Nanoemulsions, like MF59, are potent vaccine adjuvants due to their immunogenicity, scalability, stability, and generation of broad cross-clade neutralizing immune responses, facilitating their feasibility for pandemic preparedness. However, they are unsuitable for single-shot applications due to limited immunogenicity with subunit antigens, and need to be explored for key immunogenic formulation variables like surfactant type, antigen anchoring, oil-globule solidification, hydrogel polymer trapping, or globule size. Here, a multivariate analysis approach is used for the first time in adjuvant development, selecting 14 formulations from over 150, each with a unique formulation variable, to evaluate their immunological properties on C57BL/6 mice.
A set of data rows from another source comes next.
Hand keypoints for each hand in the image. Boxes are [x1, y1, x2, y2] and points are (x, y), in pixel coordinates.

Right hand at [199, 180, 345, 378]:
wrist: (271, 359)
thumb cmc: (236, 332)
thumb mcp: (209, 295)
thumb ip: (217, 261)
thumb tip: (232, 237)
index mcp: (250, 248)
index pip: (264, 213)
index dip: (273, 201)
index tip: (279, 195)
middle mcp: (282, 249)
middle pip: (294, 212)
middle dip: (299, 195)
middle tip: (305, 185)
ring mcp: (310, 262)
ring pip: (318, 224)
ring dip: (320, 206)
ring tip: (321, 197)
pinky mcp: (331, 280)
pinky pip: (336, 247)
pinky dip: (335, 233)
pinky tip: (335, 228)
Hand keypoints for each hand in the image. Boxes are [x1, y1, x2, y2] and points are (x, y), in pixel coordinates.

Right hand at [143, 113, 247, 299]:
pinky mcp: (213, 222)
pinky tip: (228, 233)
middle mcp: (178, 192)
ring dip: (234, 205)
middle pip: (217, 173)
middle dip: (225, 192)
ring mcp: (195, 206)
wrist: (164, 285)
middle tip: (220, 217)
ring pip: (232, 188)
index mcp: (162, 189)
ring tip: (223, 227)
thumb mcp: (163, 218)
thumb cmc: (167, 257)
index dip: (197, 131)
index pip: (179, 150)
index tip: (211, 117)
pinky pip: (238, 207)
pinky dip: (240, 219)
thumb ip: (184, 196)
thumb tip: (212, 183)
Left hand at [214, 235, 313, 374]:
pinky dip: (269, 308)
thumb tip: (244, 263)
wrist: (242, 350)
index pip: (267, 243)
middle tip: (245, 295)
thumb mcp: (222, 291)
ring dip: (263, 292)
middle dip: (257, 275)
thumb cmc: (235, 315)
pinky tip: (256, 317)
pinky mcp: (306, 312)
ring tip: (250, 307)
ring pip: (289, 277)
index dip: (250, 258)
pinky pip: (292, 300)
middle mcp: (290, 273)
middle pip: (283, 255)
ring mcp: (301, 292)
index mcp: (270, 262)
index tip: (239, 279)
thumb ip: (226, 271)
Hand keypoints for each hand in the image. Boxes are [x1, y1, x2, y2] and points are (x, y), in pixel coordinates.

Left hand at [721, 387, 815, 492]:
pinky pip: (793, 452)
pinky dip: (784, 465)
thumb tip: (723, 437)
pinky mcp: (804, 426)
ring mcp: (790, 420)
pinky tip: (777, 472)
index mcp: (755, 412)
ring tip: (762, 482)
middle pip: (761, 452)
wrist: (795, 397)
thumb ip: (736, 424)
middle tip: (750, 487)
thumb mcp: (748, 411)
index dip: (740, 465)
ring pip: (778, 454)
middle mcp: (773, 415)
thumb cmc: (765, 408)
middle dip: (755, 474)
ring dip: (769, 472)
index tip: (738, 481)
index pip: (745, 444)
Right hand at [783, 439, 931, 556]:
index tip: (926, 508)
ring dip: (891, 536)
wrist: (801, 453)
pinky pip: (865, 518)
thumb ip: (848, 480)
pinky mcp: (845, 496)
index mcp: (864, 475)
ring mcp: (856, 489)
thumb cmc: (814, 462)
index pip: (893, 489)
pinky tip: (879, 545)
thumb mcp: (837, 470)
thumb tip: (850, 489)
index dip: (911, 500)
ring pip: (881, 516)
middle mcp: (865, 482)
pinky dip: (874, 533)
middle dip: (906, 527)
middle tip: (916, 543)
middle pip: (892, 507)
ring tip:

Results show that nanoemulsions with hydrogel trapping, smaller globule size, or mannide monooleate cosurfactant significantly enhance immunogenicity, each by 5-to-10 folds over MF59. For the first time, these formulation variables are combined into an “optimized emulgel” that is predicted to maximize immunogenicity after a single shot, model fit gave (R² = 0.97). The optimized emulgel triggers long-lasting immune responses matching both the model's prediction and those triggered by the gold-standard Freund's adjuvant against various antigens, while maintaining excellent safety. The findings highlight the potential of emulgels as a novel adjuvant class and underscore the utility of multivariate analysis in adjuvant design.